“Detecting Coin Cheaters in the Game of Blobs: Evaluating a Frequentist Hypothesis Test”

- Frequentist hypothesis testing is a method of making decisions with limited data
- This video explores how it can be used to build a test for detecting coin cheaters in the game of blobs
- The goals for the test are: 1) low chance of wrongly accusing fair players, 2) high chance of catching cheaters, 3) using the smallest number of coins possible
- The test that was designed was to accuse someone if they got five out of five heads
- When tested on a sample set, less than 5% of fair players were wrongly accused and only a few cheaters were caught.

Unfair Coins and the Binomial Distribution

- The binomial distribution is a formula used to calculate the probability of various outcomes when flipping a coin with different numbers of flips
- The formula follows the same pattern for two flips and three flips
- When given an unfair coin that is favorited towards heads, this changes the probabilities and skews them towards more heads
- The binomial distribution can be displayed on bar graphs, and can be represented as a test rule where a player is accused if they get five out of five heads.

“Achieving the Perfect Balance: Learn How to Catch Cheaters in Online Games”

- This video explains a test that can detect cheaters in an online game. The goal is to ensure less than 5% of innocent players are accused and at least 80% of cheaters are caught
- The results depend on which trade-offs the user is willing to make. To meet both goals, a blob must flip a coin 23 times and get 16 or more heads
- Lower thresholds result in false positive rates higher than 5% or false negative rates lower than 80%. With this test, 99% of cheaters will get 17 or more heads.
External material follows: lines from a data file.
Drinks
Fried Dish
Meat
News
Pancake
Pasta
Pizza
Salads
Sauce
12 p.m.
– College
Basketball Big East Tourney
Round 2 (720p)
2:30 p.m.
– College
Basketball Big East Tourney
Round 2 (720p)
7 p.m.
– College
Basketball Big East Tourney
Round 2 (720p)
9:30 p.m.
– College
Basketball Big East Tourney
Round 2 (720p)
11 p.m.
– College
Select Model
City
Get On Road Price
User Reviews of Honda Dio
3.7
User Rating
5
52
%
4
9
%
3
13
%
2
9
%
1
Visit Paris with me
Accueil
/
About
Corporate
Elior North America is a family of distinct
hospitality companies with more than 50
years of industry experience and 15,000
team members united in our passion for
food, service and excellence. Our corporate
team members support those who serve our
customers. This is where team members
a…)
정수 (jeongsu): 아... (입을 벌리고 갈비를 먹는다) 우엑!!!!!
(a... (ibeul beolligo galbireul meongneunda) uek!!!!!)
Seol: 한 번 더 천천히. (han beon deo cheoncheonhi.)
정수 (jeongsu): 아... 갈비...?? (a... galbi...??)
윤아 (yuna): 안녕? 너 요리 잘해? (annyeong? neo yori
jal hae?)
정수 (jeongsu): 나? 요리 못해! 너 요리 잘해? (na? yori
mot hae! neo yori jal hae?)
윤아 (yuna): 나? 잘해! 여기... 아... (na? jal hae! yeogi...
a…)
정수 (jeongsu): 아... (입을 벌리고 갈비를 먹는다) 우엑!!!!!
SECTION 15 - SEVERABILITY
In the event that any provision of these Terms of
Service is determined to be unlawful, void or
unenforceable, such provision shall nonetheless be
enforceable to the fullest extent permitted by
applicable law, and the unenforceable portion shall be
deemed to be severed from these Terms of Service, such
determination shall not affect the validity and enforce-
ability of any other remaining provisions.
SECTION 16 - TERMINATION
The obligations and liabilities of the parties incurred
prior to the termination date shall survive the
Uncovering the Flaws of Frequentist Hypothesis Testing: An Unfair Coin Test Case

- Frequentist hypothesis testing is a framework used to answer yes/no questions
- This framework requires a model of both possible results of the question, a test to tell those two possibilities apart, and enough data to make an accurate conclusion
- In this example, a model was created around two kinds of coins: one fair, and one unfair
- It was assumed that the cheater coins would come up heads 75% of the time, but in reality they only came up heads 60% of the time
- The test designed was not optimized for this situation so it only caught about a quarter of the cheaters and accused less than 5% of innocent players
- Even though this initial test failed, frequentist hypothesis testing is still used in real scientific studies.